[SOURCE DATA]
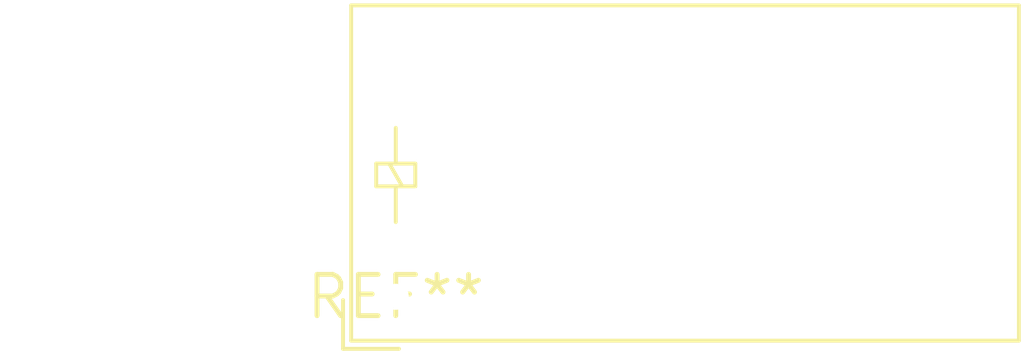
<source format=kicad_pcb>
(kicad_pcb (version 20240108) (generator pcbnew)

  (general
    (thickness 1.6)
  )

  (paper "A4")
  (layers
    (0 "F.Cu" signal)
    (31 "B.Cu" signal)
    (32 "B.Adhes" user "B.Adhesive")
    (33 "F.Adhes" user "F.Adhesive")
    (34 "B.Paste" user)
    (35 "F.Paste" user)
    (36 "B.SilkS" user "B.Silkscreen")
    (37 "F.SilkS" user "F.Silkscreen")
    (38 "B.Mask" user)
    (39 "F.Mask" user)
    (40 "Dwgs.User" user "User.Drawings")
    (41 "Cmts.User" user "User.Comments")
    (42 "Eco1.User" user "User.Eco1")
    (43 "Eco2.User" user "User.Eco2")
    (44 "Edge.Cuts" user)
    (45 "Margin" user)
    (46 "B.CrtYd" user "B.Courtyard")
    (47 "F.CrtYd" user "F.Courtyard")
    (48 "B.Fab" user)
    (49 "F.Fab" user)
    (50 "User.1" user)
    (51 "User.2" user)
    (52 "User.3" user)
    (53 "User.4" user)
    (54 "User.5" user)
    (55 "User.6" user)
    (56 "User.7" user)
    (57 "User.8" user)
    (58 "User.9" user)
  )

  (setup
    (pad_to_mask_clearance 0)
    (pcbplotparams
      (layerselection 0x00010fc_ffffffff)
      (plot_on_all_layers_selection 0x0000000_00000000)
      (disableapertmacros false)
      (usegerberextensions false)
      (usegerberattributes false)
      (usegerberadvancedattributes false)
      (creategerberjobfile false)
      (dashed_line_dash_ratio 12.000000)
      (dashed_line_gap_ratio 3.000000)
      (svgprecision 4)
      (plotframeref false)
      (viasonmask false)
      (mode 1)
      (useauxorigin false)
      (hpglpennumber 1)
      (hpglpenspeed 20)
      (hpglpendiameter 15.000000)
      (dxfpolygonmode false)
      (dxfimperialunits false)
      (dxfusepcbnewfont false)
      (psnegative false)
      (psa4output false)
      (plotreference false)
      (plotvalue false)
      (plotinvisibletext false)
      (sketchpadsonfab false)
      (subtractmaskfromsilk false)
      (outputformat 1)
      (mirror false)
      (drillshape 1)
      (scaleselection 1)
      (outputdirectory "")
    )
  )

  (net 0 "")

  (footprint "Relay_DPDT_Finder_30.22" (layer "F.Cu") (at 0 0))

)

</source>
[/SOURCE DATA]
After locating the line that contains "(scaleselection 1)", print that line and every one after it through the last line of the listing, exactly.

      (scaleselection 1)
      (outputdirectory "")
    )
  )

  (net 0 "")

  (footprint "Relay_DPDT_Finder_30.22" (layer "F.Cu") (at 0 0))

)

</source>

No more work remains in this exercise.